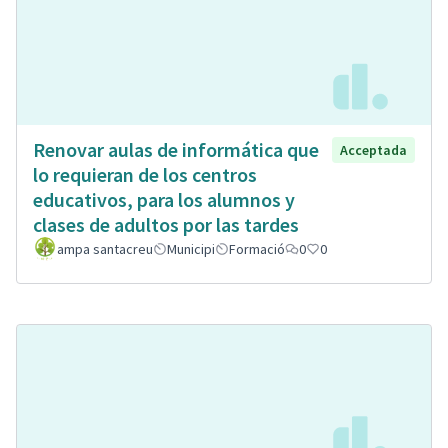
Renovar aulas de informática que
Acceptada
lo requieran de los centros
educativos, para los alumnos y
clases de adultos por las tardes
ampa santacreu
Municipi
Formació
0
0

-- -- --

**WHAT NEEDS TO BE DONE**.
Write out the records above in full and exactly, with no pictures.

**YOUR RESPONSE**.
Renovar aulas de informática que
Acceptada
lo requieran de los centros
educativos, para los alumnos y
clases de adultos por las tardes
ampa santacreu
Municipi
Formació
0
0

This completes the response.